Meetings with the Queen, interviews with billionaires, Secret Squirrel escapades with hidden cameras. It all sounds impossibly glamorous. But Williams tells me the most intriguing thing just as I’m preparing to leave. As I begin to pack my things, I mention I’ve seen from her postings on Twitter that she’s studying for an MSc. What’s that about?
It emerges that her subject is psychology and the reason she’s doing it is to help colleagues. After reporting the Pakistan earthquake in 2008, she suffered from survivor’s guilt: hundreds of people had died, she’d witnessed relatives dragging dead bodies from collapsed buildings – and yet, at the end, she was able to turn her back on the suffering and return to her super-comfortable middle-class life in London.
She says it felt selfish even to say such things out loud. “But people need to be allowed to say that and who do they say it to? They’re not going to say it to their boss or anyone who’s going to offer them a job.” So Williams has become a “peer mentor” at the BBC, someone to whom reporters can turn when they return from a distressing story.
“I help BBC journalists through trauma. A small team of us who have experienced traumatic environments help spot symptoms of trouble when people return from war zones or disaster areas. Post-traumatic stress disorder can take time to manifest itself. I can assess people and point them in the right direction, show them support.

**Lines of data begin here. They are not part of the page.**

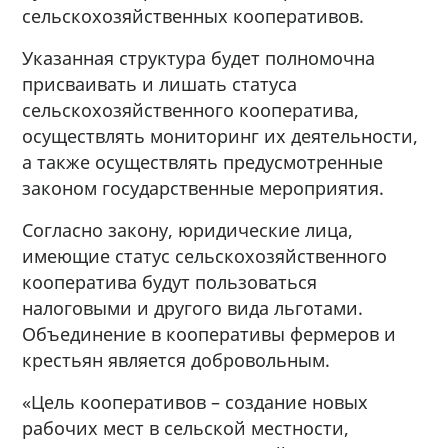
сельскохозяйственных кооперативов.
Указанная структура будет полномочна
присваивать и лишать статуса
сельскохозяйственного кооператива,
осуществлять мониторинг их деятельности,
а также осуществлять предусмотренные
законом государственные мероприятия.
Согласно закону, юридические лица,
имеющие статус сельскохозяйственного
кооператива будут пользоваться
налоговыми и другого вида льготами.
Объединение в кооперативы фермеров и
крестьян является добровольным.
«Цель кооперативов – создание новых
рабочих мест в сельской местности,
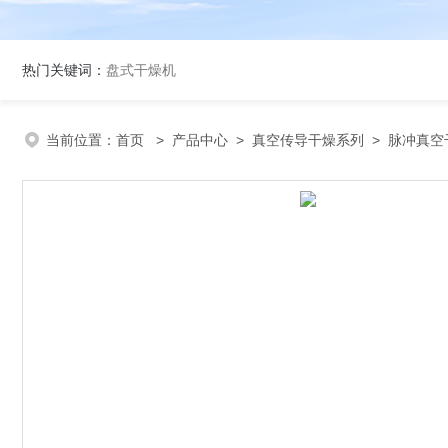
热门关键词：
盘式干燥机
当前位置：
首页
>
产品中心
>
真空传导干燥系列
>
脉冲真空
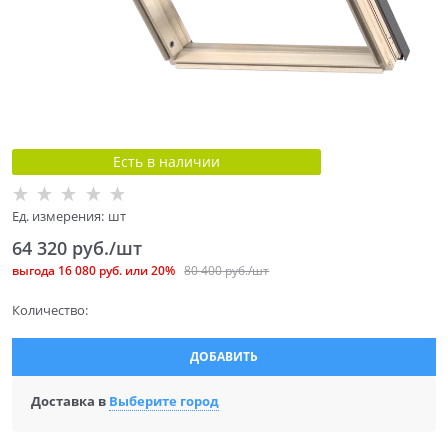
Есть в наличии
Ед. измерения:
шт
64 320
 руб./шт
выгода
16 080 руб.
или
20%
80 400
 руб./шт
Количество:
ДОБАВИТЬ
Доставка в
Выберите город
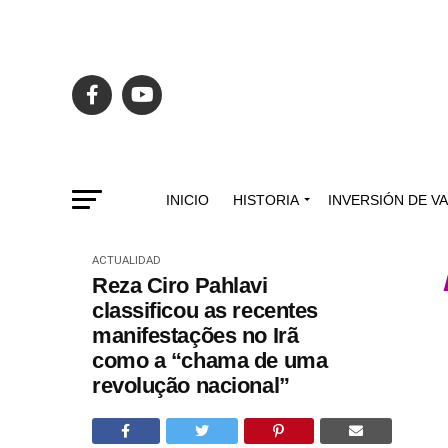
INICIO
HISTORIA
INVERSIÓN DE V
ACTUALIDAD
Reza Ciro Pahlavi
classificou as recentes
manifestações no Irã
como a “chama de uma
revolução nacional”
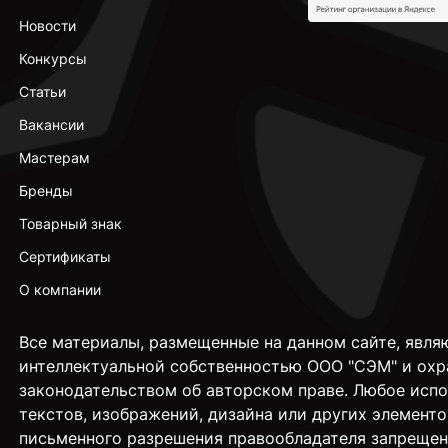
Новости
Конкурсы
Статьи
Вакансии
Мастерам
Бренды
Товарный знак
Сертификаты
О компании
Все материалы, размещенные на данном сайте, явля
интеллектуальной собственностью ООО "СЭМ" и охр
законодательством об авторском праве. Любое исп
текстов, изображений, дизайна или других элементо
письменного разрешения правообладателя запрещен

“The thing about news crews is they are very reluctant to seek help because it’s part of the job to come back from something quite traumatic and be ready to go out the following day on a different story. You have to cope because it’s your job. And I think journalists sometimes don’t get the chance to talk to somebody and say, ‘Is it right that I’m not sleeping?’ or ‘I’m drinking too much.’ I think it’s incredibly important.”
She thinks the MSc will help her be a better mentor – though it was “horrible, horrible” taking an exam for the first time since her finals at Oxford Polytechnic in 1985. Next comes the thesis. She hasn’t quite settled on a subject yet. “But it’s got to be original and you’ve got to do your own interviews.”
She should do pretty well with the interviewing, I reckon. At least this time, she won’t be banned from asking questions.